The next step is to monitor all of these services you are using. You can do this in any number of ways–you just want to find a method that works for you. Methods I’ve used in the past include:
- Subscribing to an email list
- Following the service on twitter or facebook
- Subscribing to the RSS feeds from their company blog (I like newsblur.com, but then you must remember to check the RSS reader)
- Technical monitoring such as that provided by pingdom.
Whatever notification method you choose, make sure it is in your normal flow. The point is to make it easy for you to be conscious of changes to services you depend on, but might overlook.
Now that you’ve done the initial work, there is a bit of ongoing effort involved to reap the benefits.
First, incorporate monitoring into your future processes so you don’t have to do the above survey every year. When you sign up for a new micro service, you should add it to the list.
Second, you should read any service provider notifications, looking for warning signs (the service is shutting down in two months because Yahoo! acquired them or they’ve been hacked and you should change your password) and additional value they can provide (they’ve added the ability to copy user profiles that you have been jonesing for or they just offered the same level of service for half the price). Depending on what is happening, you can either look for alternative solutions or take appropriate action or leverage new capabilities.
Third, you should review your list periodically and make sure you are getting the same value out of each service and that there isn’t overlap due to services adding more functionality or someone signing up for a service without checking the list. A great time to do this is when you are reviewing your business expenses for tax filing or annual budgeting .
I realize that in a fast moving business monitoring these services causes additional drag, but when you buy software to solve a problem, that software becomes part of your business. It needs to be monitored–you’ll thank me the next time that one service that you depend on shuts down, and you know about it and have enough time to migrate to a different service.
You wouldn’t hire an employee and never check in with them about the work they were doing, would you?
Bryn Kaufman
Posted at 09:26h, 07 AprilDan, sounds like a good idea, although 3 of the ones you mentioned probably don’t need to be monitored for going out of business. That being Amazon, Google, and DropBox.
What is harder is to monitor the vendors offerings. For example, all three of the above vendors offer cloud storage options. The costs and features are changing and sometimes you might feel like you don’t have the latest good deal.

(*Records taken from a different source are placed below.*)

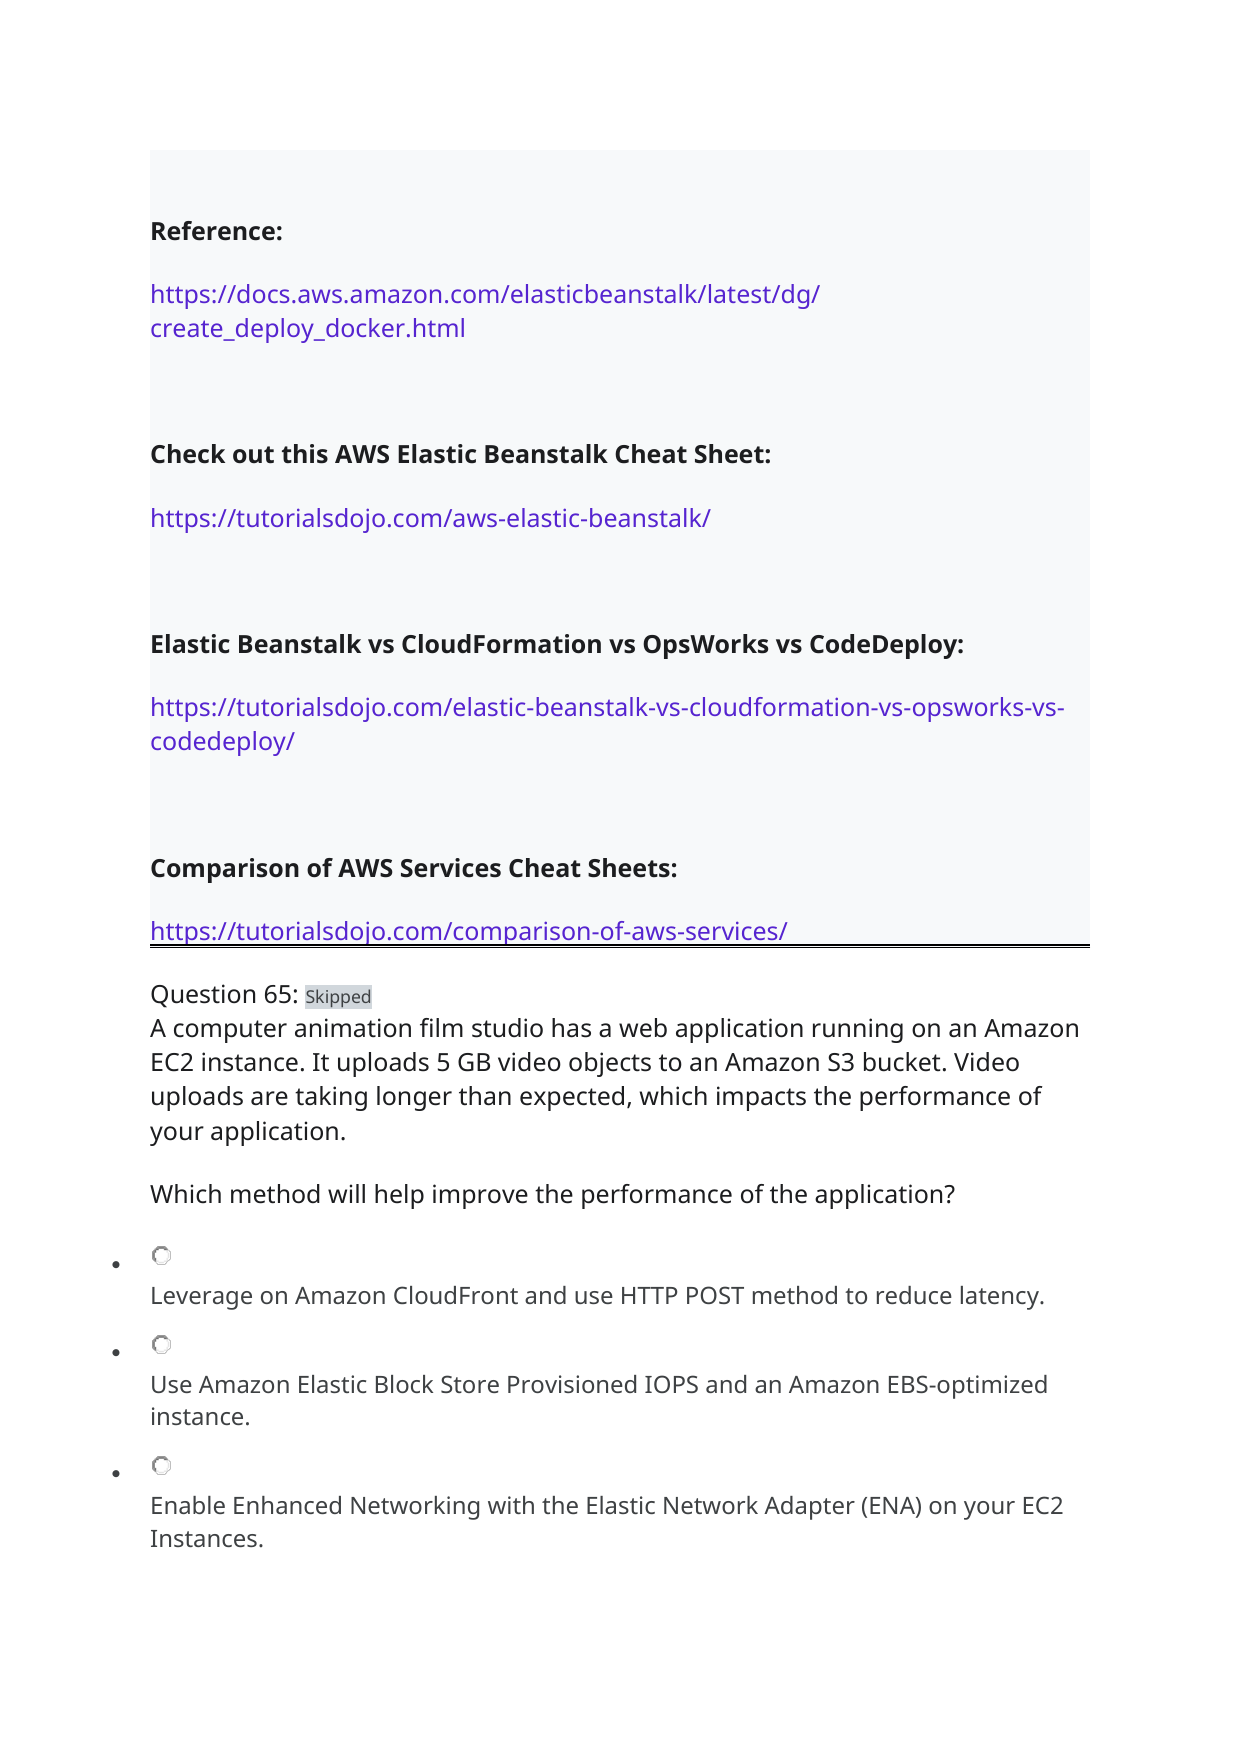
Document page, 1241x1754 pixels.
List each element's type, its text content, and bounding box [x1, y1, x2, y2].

text Check out this AWS Elastic Beanstalk Cheat Sheet: [150, 437, 1090, 471]
text Comparison of AWS Services Cheat Sheets: [150, 850, 1090, 884]
list ​ [112, 1239, 1090, 1279]
text https://docs.aws.amazon.com/elasticbeanstalk/latest/dg/create_deploy_docker.html [150, 276, 1090, 344]
text Elastic Beanstalk vs CloudFormation vs OpsWorks vs CodeDeploy: [150, 627, 1090, 661]
text Use Amazon Elastic Block Store Provisioned IOPS and an Amazon EBS-optimized instance. [150, 1368, 1090, 1433]
text Question 65: Skipped [150, 977, 1090, 1011]
text https://tutorialsdojo.com/elastic-beanstalk-vs-cloudformation-vs-opsworks-vs-codedeploy/ [150, 690, 1090, 758]
text Leverage on Amazon CloudFront and use HTTP POST method to reduce latency. [150, 1279, 1090, 1312]
text https://tutorialsdojo.com/aws-elastic-beanstalk/ [150, 500, 1090, 534]
list ​ [112, 1449, 1090, 1489]
text A computer animation film studio has a web application running on an Amazon EC2 instance. It uploads 5 GB video objects to an Amazon S3 bucket. Video uploads are taking longer than expected, which impacts the performance of your application. [150, 1011, 1090, 1147]
text Enable Enhanced Networking with the Elastic Network Adapter (ENA) on your EC2 Instances. [150, 1489, 1090, 1554]
text Which method will help improve the performance of the application? [150, 1176, 1090, 1210]
text Reference: [150, 213, 1090, 247]
text https://tutorialsdojo.com/comparison-of-aws-services/ [150, 914, 1090, 944]
list ​ [112, 1328, 1090, 1368]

It is not easy to switch though. We have all our files in DropBox, we tried to switch to SkyDrive at one point, but after testing it out found it was missing key sharing features we needed, so we are still with DropBox, and probably will just stay there as moving all the data is a little scary.
Dan
Posted at 09:40h, 07 AprilHi Bryn,
I agree that amazon and google don’t need to be monitored. DropBox might have been a bad example of a microvender (because as a company they are so big). However, smaller vendors or startups that do one thing and do it well should definitely be monitored to make sure they don’t pivot or go out of business, etc. I’ve seen it happen too often.
You make a great point about switching costs–it is never easy when you depend on a vendor. Sometimes it’s less difficult than others (staff retraining vs what you are doing, which includes staff retraining and moving tons of data). However, I bet there are situations in which you can imagine moving away from DropBox (service degradation, increasing costs, etc). You do have to weigh ‘getting the best deal’ with the internal costs to switch vendors, for sure.